An appeals court later narrowed the order, giving Trump some leeway to speak out if a high-profile witness made disparaging comments about him. That case is on hold while the Supreme Court weighs Trump’s presidential immunity defense.

The Manhattan district attorney’s office had asked Merchan for the partial gag order last month, arguing that Trump “has a long history of making public and inflammatory comments about the participants in various legal proceedings against him, including jurors, witnesses, lawyers and court staff. .”

“These comments, as well as the inevitable reactions they evoke from the defendant’s followers and allies, pose a significant and imminent threat to the orderly conduct of these criminal proceedings and a significant potential for causing material prejudice,” Bragg’s office said at the time.

Merchan passed on two other orders on Tuesday.

In one, he rejected Trump’s efforts to overturn a new trial for filing preliminary motions. Merchan had changed the proceedings after Trump’s lawyers tried to raise a presidential immunity defense and asked the judge to delay the trial until after the Supreme Court ruled in the federal election interference case. Trump’s request came just over two weeks before the hush money case was originally set to go to trial.

In response, Merchan said both sides should ask him for permission to file other motions. Trump’s lawyers argued that this would violate their client’s right to a fair trial. Merchan disagreed, saying he has the “inherent authority” to do so.

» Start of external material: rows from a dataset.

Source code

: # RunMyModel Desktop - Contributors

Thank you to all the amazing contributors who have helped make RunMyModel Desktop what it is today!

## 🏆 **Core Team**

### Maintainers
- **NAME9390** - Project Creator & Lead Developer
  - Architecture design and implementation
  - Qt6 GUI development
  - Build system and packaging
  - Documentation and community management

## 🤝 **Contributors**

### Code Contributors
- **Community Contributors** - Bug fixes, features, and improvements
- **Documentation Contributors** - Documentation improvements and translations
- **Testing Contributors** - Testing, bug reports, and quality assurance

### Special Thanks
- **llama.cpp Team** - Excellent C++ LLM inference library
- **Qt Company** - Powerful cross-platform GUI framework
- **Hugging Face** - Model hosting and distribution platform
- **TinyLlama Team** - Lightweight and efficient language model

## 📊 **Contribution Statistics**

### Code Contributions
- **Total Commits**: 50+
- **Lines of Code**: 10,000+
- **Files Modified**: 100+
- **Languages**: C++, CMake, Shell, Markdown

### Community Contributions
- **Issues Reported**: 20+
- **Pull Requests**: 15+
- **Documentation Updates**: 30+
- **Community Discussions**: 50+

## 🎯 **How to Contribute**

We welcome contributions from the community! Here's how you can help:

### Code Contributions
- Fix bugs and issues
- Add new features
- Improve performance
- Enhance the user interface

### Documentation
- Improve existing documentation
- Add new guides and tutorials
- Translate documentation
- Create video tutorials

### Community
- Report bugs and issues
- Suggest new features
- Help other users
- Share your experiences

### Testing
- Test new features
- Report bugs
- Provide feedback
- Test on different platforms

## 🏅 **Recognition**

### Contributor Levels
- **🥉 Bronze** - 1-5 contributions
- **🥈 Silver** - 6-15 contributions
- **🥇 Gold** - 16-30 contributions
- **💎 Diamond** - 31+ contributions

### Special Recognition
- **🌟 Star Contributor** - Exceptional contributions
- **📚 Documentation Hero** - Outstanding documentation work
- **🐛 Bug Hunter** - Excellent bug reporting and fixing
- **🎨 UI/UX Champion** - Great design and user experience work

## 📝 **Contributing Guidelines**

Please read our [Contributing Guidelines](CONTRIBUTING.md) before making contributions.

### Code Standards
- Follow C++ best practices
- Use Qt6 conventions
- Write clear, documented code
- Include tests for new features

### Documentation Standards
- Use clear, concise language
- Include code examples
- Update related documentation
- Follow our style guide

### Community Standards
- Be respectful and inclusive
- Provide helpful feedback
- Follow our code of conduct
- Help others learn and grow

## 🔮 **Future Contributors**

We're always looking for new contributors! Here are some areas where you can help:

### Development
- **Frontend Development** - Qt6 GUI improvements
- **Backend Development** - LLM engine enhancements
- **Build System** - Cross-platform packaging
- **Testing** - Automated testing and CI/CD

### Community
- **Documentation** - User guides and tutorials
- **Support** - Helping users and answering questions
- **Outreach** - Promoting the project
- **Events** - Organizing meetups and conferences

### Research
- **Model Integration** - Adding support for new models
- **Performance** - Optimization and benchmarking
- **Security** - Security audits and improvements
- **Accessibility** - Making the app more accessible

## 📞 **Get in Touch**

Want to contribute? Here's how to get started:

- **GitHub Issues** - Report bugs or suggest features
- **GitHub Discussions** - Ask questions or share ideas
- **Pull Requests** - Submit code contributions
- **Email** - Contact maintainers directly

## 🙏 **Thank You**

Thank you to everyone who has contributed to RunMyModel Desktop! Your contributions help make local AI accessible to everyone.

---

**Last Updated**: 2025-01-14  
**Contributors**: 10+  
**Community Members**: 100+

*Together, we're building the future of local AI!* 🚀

In the third ruling, Merchan denied Trump’s motion asking for documents to be unsealed and for public documents in the case to be immediately visible on the court docket. Noting that there is a protective order that prohibits certain information from being released publicly, the judge said that “the Court is of the opinion that everything normally maintained in a court file is currently in the public record.”

“To the extent that the defendant believes that anything normally enforced that is not subject to the protective order or applicable law is not in the court record, he must disclose the document to the court and to the people. The court will consider all objections and make a ruling. about this,” Merchan added.

News organizations, including the NBC News Group, had asked the judge to file the motions more quickly in the public docket and also to put emails between the parties on the docket. The judge did not address the letter from the media organizations in Tuesday’s ruling.